What is Collateral? How does it work?
Collateral is an item that a lender will accept in exchange for a loan. Collateral may take the shape of real estate or other assets, depending on the loan’s intended use. The collateral acts as a form of insurance for the lender.
In other words, if the borrower misses a payment on the loan, the lender may sell the collateral to collect part or all of its losses. In this blog, we will, in detail, discuss what is collateral and how it works.
- How does collateral work?
- Different types of collaterals
- Types of properties that are not accepted in collateral education loan
- What is the maximum loan amount for a secured student education loan?
How does collateral work?
An asset acquires collateral security when a lender registers a charge over it, either by utilizing a fixed or a floating charge. These fees are also referred to as liens.
A collateral mortgage over a particular piece of property or the registration of a charge over a distinctive identifier, such as the serial number of a certain car, are examples of fixed charges.
The borrower cannot sell a physical asset without the lender first waiving its security interest once a security charge has been registered over it.
Business borrowers sometimes have floating charges, which are frequently recorded using something called a general security agreement (GSA).
A GSA protects all of a borrower’s assets that aren’t specifically mentioned in a security registration (like our property or vehicle examples). GSAs let lenders utilize inventories and other hard-to-identify assets as collateral to help limit credit exposure.
What is a collateral education loan?
Property that you give to the lending bank as collateral for the loan you are taking is typically referred to as collateral. The value of the collateral must be higher than the student loan.
This serves to reassure the bank if the borrower is unable to pay back the loan.
What is a non-collateral education loan?
Non-collateral loans are those that the lender makes when there is no collateral involved. The bank takes into account the co-borrower’s financial history as well as the student’s academic record when making this type of loan.

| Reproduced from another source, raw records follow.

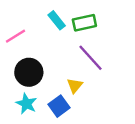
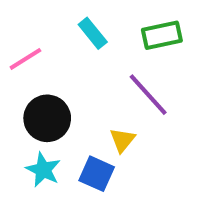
green rectangle: (84, 23) -> (162, 35), moved
blue square: (59, 106) -> (97, 174), turned -30

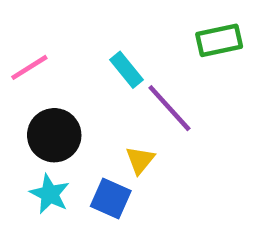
cyan rectangle: (93, 33) -> (126, 70), moved
green rectangle: (162, 35) -> (219, 40), moved

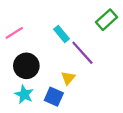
green rectangle: (219, 40) -> (107, 20), turned -30

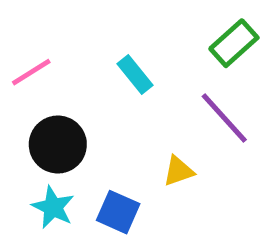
purple line: (82, 53) -> (224, 118), moved
yellow triangle: (68, 78) -> (178, 171), moved, turned 32

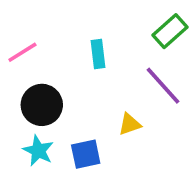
cyan rectangle: (135, 75) -> (98, 54), turned 32
blue square: (118, 212) -> (86, 154), turned -36

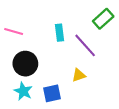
pink line: (22, 52) -> (14, 32), turned 48
purple line: (163, 86) -> (85, 45), moved

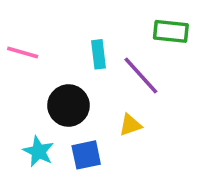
green rectangle: (103, 19) -> (171, 31), turned 48
black circle: (25, 64) -> (68, 106), moved

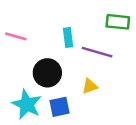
purple line: (141, 75) -> (97, 52), turned -32
cyan star: (38, 151) -> (27, 104), size x1.4

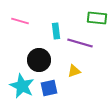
pink line: (16, 36) -> (20, 21), moved

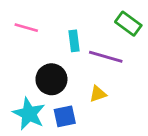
green rectangle: (97, 18) -> (128, 24), turned 30

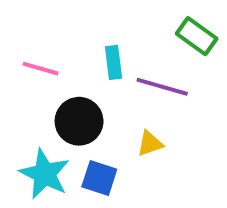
pink line: (26, 28) -> (41, 69), moved
blue square: (65, 116) -> (99, 178), turned 30

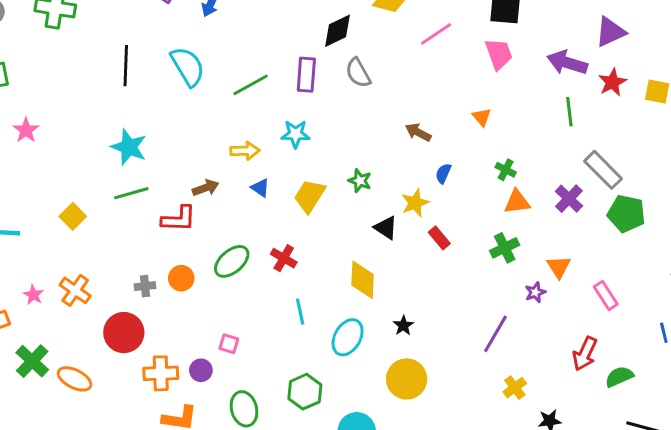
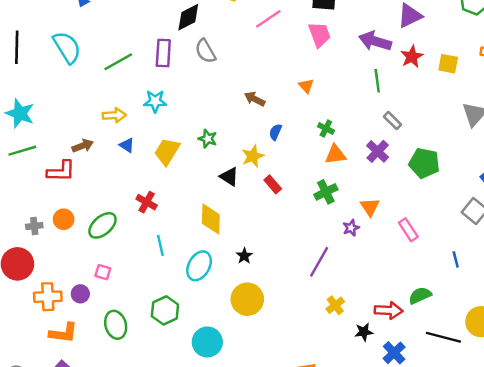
gray rectangle: (603, 170) -> (393, 121), moved, size x0.6
green ellipse: (232, 261) -> (102, 225), moved
red arrow: (585, 354) -> (389, 310), moved, turned -112

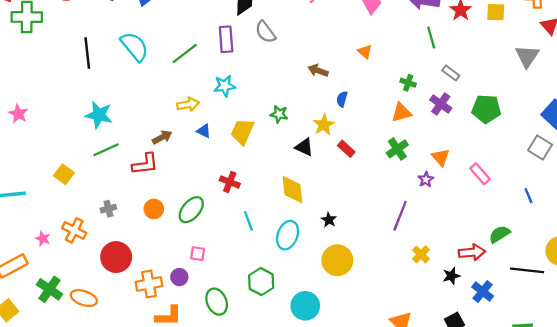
green cross: (326, 128) -> (408, 83), moved
gray cross: (34, 226) -> (108, 209), moved

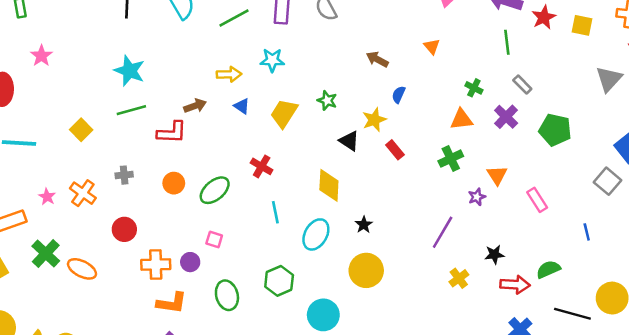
red circle: (116, 257) -> (124, 229), size x0.7
black star: (451, 276) -> (494, 254), moved

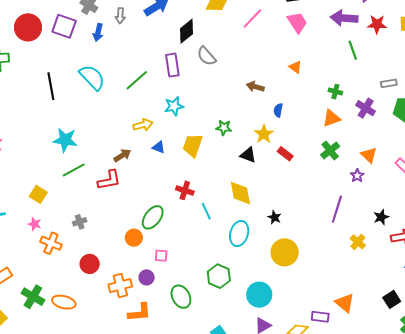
red star: (544, 17) -> (377, 24), turned -30
gray rectangle: (522, 84) -> (389, 83), moved, turned -42
orange circle: (174, 183) -> (134, 238), moved
pink star: (47, 197) -> (35, 224), moved
cyan line: (275, 212) -> (206, 211), moved

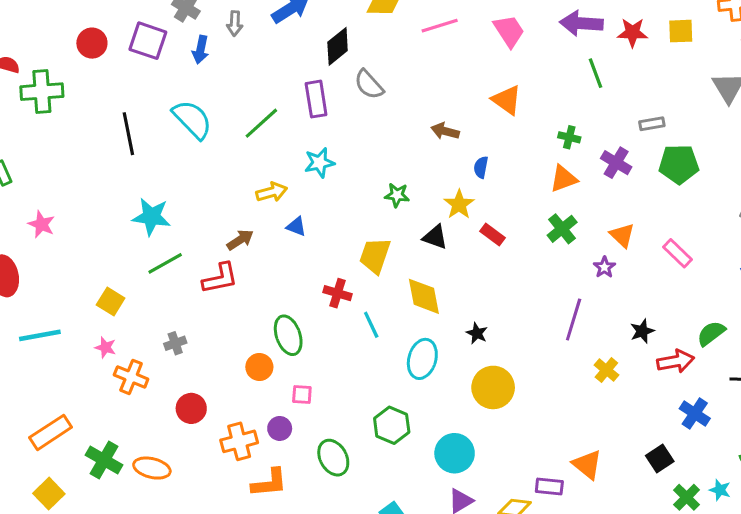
pink line: (252, 19) -> (440, 26), turned 30
red circle: (28, 27) -> (92, 43), size x0.7
orange triangle: (295, 67) -> (507, 100), size x1.5
yellow trapezoid: (193, 145) -> (375, 256), moved
green ellipse: (153, 217) -> (288, 335), turned -55

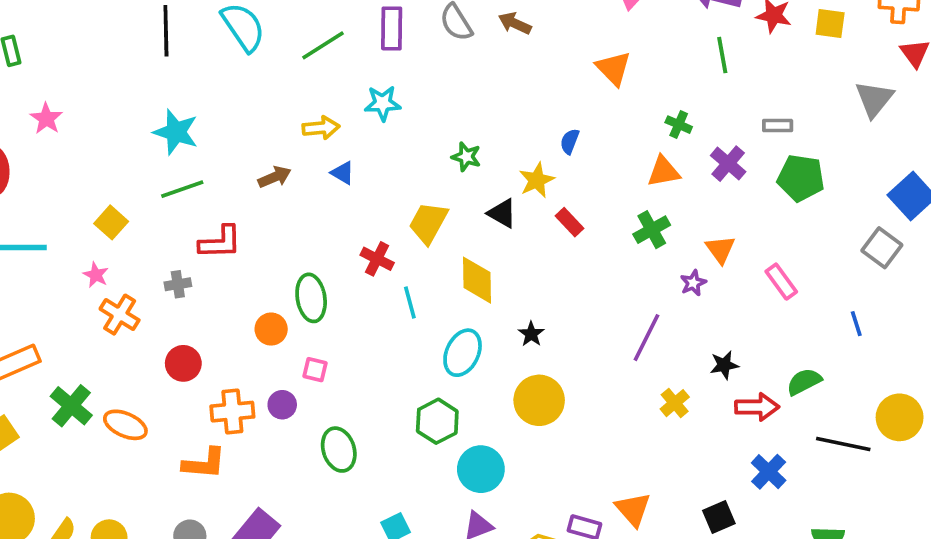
brown arrow: (445, 131) -> (515, 23), moved
red L-shape: (220, 278) -> (220, 242), moved
green hexagon: (392, 425) -> (437, 421), moved
orange L-shape: (269, 483) -> (204, 463), moved

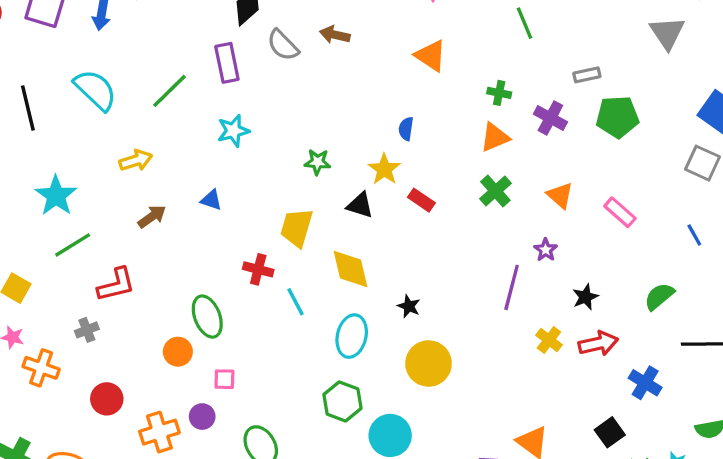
yellow arrow: (321, 128) -> (136, 160), moved
cyan star: (176, 132) -> (56, 196), turned 30
purple star: (693, 283) -> (546, 250), moved
red arrow: (757, 407) -> (598, 344), moved

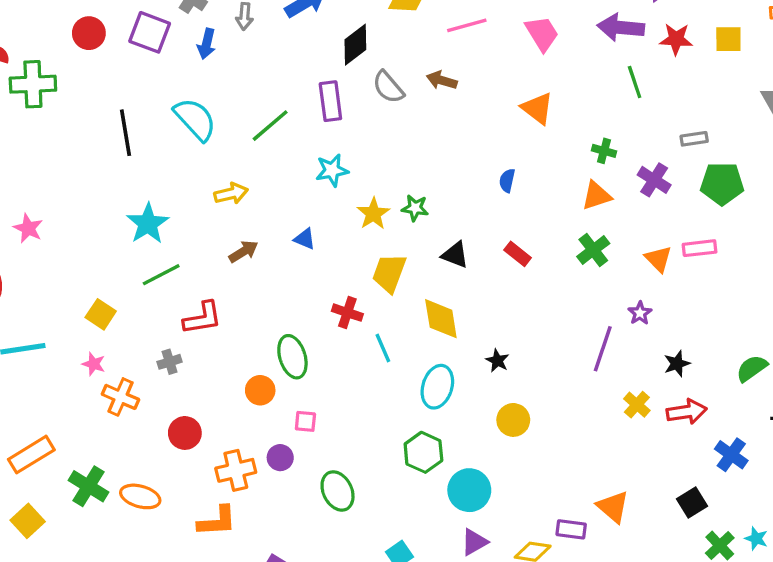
yellow star: (384, 169) -> (373, 214), moved
pink rectangle: (620, 212) -> (700, 248), moved, turned -52
yellow circle: (429, 364) -> (513, 420), size x0.7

Now, a lot of parents argue over which of these loan formats is preferable. In actuality, both kinds of loans have a use. As a co-borrower, you must weigh the advantages of both loan kinds and select the one that best suits your needs.

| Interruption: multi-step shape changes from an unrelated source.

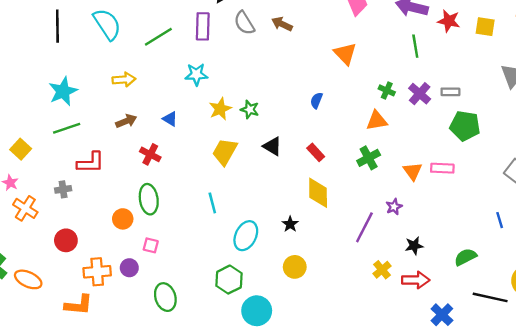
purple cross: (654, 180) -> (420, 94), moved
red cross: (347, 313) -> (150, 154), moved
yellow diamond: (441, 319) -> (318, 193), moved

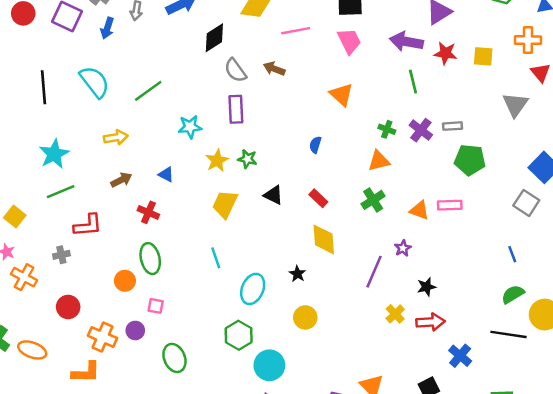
purple rectangle: (203, 26) -> (236, 109), moved
orange triangle: (413, 171) -> (419, 210), turned -30
green semicircle: (465, 257) -> (513, 294), moved
orange cross: (97, 272) -> (103, 337), turned 32

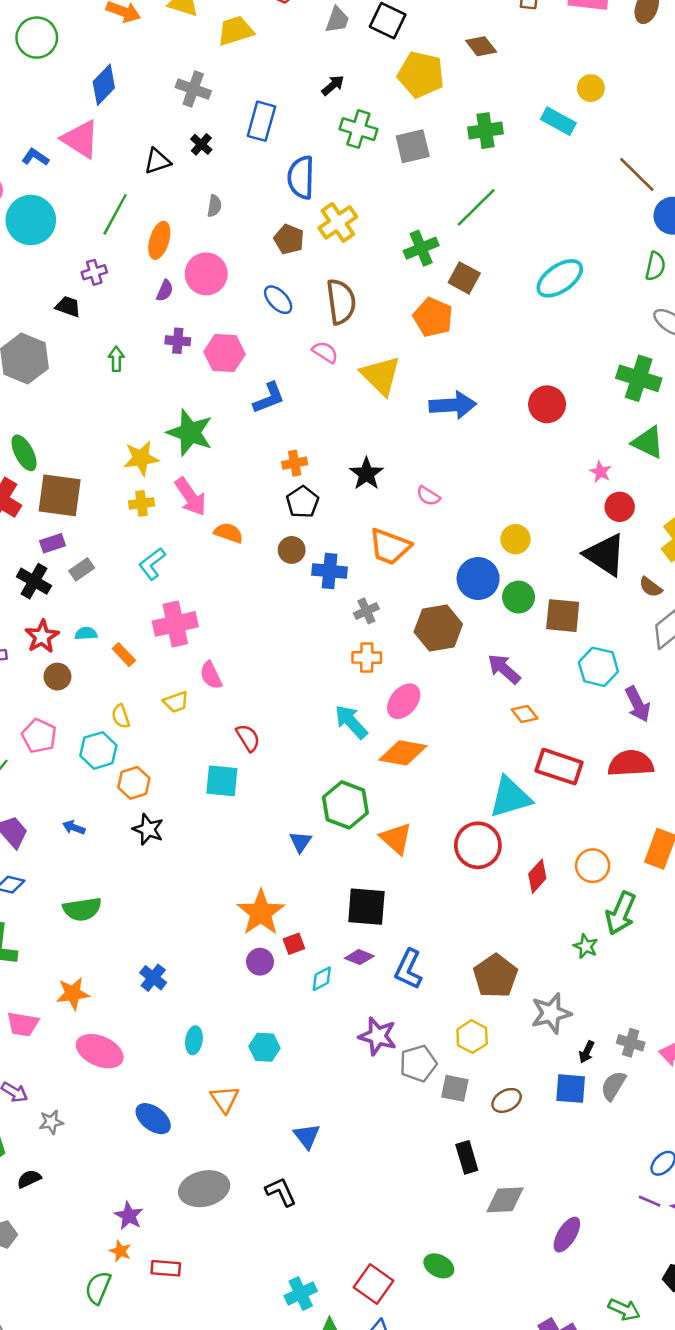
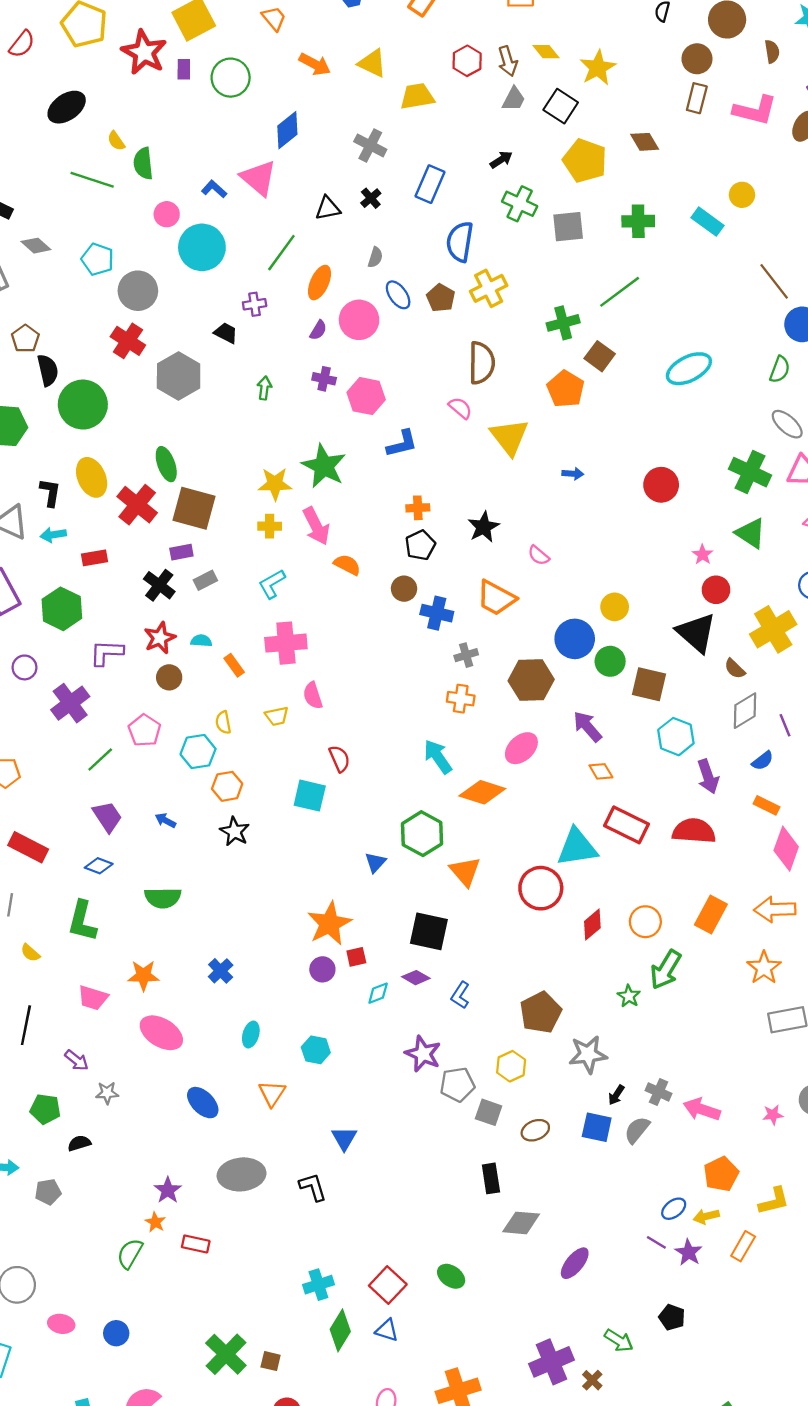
blue ellipse: (278, 300) -> (398, 295), moved
blue arrow: (453, 405) -> (573, 474), size x0.5
pink ellipse: (404, 701) -> (521, 748), moved
blue L-shape: (409, 969) -> (460, 995), size x0.7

Different types of collaterals
When making an application for a loan, borrowers can essentially guarantee three different forms of collateral. These are what they are:
1. Immovable assets
These might be property assets like a piece of land, a house, a condo, etc. It is important to keep in mind that lenders will not take agricultural land or land that is subject to a Gram Panchayat as security.
Open space that is not used for agriculture and has distinct borders, however, is acceptable as collateral for secured student loans.
2. Intangible assets
These are liquid securities, such as government bonds, ULIPs, fixed deposits, and mutual funds. FD holders will continue to receive any interest earned on these intangible assets, but the bank will maintain liquid securities like FDs.
For an education loan, borrowers can establish a new FD or even pledge a previous one.
3. Third-party secured education loan
Uncommon forms of collateral that lenders will accept include the moveable property of a third party (relative or friend).
Types of properties that are not accepted in collateral education loan
Following are the types of properties that are not accepted in secured education loans:
- Gram Panchayat assets.
- Due to the SARFAESI Act of 2002, no lender accepts agricultural land.
- The property ought to go under a municipality or municipal corporation.
- Land in the cantonment. A permanent military station and temporary housing for troops in India are both located in the cantonment area.
Documents required for collateral education loan?
The following typical papers are requested by most lenders:
- Property title deed.
- Registered sale agreement.
- Original registration receipt for the above agreement.
- Letter of Allocation From Municipal Corporation/Authorized Government.
- Previous chain of sale deed establishing title.
- Most recent property tax bills or most electricity bills have the same address.
- If the property being pledged is a developed one, an approved plan or map.
- The latest property tax receipt.
- Occupancy proof.
What is the maximum loan amount for a secured student education loan?
The best range for secured education loans for students is between INR 10 lakhs and INR 1.5 crore. Nevertheless, it should be kept in mind that several variables, including the value of the pledged collateral, affect the precise loan amount.
Bank of Baroda authorizes loans up to 100% of the value of the collateral, whereas nationalized banks like SBI authorize loans up to 70% of the value of the collateral.
Education loans up to 65-70% of the collateral are approved by private banks like Axis Bank, although at a higher interest rate.
Therefore, it’s important to understand how collateral functions before applying for a secured loan. Because collateral serves as a form of security for the lender, who has the right to repossess the asset if the borrower defaults on the loan.